Ribeirão Pires liderou a expansão no período, enquanto São Caetano do Sul não registrou crescimento da área urbanizada. Santo André acrescentou 0,17 km² à sua mancha urbana.
O levantamento acompanha a ocupação efetiva do território e ajuda a diferenciar áreas consolidadas de regiões em expansão. A comparação permite observar onde surgiram novos trechos residenciais, comerciais, industriais e de infraestrutura.
Para os municípios, a leitura dessas mudanças serve de base ao planejamento. Uma área que cresce demanda revisão de transporte, circulação viária, atendimento de saúde, rede escolar, saneamento, drenagem, coleta de resíduos e oferta de moradia.
O avanço urbano também interfere no meio ambiente. A ocupação de novos trechos exige atenção à impermeabilização do solo, à preservação de áreas verdes, ao risco de enchentes e à capacidade dos serviços públicos de acompanhar o aumento da demanda.

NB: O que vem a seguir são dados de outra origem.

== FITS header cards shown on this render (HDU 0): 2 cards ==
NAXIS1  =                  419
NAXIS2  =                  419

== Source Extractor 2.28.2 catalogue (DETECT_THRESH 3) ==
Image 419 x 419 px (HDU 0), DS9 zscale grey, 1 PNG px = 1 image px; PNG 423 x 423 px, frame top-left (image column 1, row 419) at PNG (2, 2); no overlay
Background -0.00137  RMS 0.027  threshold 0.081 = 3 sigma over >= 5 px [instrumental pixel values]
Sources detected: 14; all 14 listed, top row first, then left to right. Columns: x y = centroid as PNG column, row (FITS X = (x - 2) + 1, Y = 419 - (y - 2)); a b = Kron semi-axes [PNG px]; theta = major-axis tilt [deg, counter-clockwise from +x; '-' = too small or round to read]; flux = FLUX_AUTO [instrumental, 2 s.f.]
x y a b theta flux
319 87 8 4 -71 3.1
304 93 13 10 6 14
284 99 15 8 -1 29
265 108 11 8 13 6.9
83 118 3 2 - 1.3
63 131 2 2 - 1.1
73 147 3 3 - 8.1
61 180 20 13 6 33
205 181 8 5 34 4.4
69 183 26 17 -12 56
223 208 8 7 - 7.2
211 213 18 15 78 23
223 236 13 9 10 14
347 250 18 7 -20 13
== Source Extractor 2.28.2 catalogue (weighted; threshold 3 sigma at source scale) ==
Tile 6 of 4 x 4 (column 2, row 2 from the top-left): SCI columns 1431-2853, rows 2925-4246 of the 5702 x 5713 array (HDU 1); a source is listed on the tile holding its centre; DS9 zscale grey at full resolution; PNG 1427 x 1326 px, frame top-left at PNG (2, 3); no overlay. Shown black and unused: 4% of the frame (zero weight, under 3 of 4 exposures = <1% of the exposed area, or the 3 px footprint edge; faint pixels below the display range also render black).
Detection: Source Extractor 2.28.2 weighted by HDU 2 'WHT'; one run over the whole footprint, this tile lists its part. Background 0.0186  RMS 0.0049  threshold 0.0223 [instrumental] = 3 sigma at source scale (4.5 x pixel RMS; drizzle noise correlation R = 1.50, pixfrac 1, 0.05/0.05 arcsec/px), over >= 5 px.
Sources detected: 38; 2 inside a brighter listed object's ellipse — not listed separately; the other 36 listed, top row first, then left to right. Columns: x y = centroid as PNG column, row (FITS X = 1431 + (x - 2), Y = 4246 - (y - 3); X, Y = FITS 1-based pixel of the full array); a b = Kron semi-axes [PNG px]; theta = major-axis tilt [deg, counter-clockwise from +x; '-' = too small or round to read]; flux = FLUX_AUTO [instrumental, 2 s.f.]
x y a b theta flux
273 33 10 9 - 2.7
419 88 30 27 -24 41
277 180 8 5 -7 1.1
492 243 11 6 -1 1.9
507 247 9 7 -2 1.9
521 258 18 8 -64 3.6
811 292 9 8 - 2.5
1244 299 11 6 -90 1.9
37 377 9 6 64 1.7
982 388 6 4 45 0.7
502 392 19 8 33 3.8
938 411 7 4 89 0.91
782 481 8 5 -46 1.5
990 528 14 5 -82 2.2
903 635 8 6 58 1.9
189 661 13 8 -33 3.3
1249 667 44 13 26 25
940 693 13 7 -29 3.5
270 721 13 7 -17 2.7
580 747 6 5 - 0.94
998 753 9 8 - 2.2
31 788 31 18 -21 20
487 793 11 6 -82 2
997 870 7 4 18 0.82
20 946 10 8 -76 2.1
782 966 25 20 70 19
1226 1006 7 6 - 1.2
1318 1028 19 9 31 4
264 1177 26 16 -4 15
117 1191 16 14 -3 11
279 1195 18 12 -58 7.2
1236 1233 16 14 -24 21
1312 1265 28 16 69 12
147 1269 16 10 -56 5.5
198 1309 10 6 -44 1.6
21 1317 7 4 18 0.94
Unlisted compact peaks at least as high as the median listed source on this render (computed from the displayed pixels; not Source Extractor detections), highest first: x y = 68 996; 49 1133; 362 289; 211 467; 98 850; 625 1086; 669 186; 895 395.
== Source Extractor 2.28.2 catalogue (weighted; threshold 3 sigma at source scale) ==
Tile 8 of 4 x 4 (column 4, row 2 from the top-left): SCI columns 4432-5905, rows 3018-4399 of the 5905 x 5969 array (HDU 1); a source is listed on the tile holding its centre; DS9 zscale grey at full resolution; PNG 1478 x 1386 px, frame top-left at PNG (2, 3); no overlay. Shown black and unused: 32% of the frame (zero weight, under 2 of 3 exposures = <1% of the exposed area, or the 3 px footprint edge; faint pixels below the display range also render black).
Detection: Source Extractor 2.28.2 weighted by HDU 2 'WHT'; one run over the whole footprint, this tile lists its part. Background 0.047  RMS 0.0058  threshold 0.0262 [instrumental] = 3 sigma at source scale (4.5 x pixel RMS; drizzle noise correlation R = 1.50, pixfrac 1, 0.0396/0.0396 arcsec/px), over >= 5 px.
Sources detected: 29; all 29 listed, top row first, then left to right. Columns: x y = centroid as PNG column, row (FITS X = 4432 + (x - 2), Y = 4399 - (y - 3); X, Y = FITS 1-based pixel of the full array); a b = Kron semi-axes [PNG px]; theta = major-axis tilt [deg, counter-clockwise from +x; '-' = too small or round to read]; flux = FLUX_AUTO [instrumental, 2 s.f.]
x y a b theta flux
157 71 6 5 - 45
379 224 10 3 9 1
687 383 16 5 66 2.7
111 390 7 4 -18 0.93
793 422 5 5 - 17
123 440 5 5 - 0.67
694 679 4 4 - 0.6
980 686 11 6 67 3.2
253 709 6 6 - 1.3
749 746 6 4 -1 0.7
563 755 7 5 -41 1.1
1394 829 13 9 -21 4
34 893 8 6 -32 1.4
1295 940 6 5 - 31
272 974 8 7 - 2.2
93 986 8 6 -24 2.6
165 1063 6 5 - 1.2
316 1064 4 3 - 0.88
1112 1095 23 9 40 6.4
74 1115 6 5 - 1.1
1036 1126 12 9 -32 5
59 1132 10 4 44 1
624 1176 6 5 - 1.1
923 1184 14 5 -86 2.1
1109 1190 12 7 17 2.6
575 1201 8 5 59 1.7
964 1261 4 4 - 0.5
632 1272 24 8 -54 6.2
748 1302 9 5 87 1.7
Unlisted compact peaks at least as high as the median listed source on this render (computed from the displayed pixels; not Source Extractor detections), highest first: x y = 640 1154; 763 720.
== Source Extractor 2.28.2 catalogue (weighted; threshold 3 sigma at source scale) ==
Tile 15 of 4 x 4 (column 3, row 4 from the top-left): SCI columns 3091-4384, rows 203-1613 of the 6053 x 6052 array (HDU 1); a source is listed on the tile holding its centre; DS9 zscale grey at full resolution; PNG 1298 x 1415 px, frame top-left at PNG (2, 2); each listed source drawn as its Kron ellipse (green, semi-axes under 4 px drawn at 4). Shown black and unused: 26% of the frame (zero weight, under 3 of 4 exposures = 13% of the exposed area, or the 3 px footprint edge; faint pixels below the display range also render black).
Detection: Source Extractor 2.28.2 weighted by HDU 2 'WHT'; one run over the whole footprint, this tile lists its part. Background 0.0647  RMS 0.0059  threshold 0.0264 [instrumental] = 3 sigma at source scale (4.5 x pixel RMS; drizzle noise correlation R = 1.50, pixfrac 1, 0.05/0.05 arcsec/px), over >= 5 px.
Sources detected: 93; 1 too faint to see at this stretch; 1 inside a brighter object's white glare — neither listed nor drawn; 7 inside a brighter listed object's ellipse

São Caetano tem praticamente todo o território ocupado, o que ajuda a explicar a ausência de expansão registrada no período. Nas cidades com espaço disponível, o crescimento precisa ser acompanhado para evitar que novos bairros avancem sem infraestrutura adequada.
Os dados do IBGE oferecem uma fotografia territorial que pode ser combinada com informações populacionais e econômicas. A expansão física, isoladamente, não indica melhoria ou piora da cidade, mas mostra onde a administração pública precisa concentrar planejamento e fiscalização.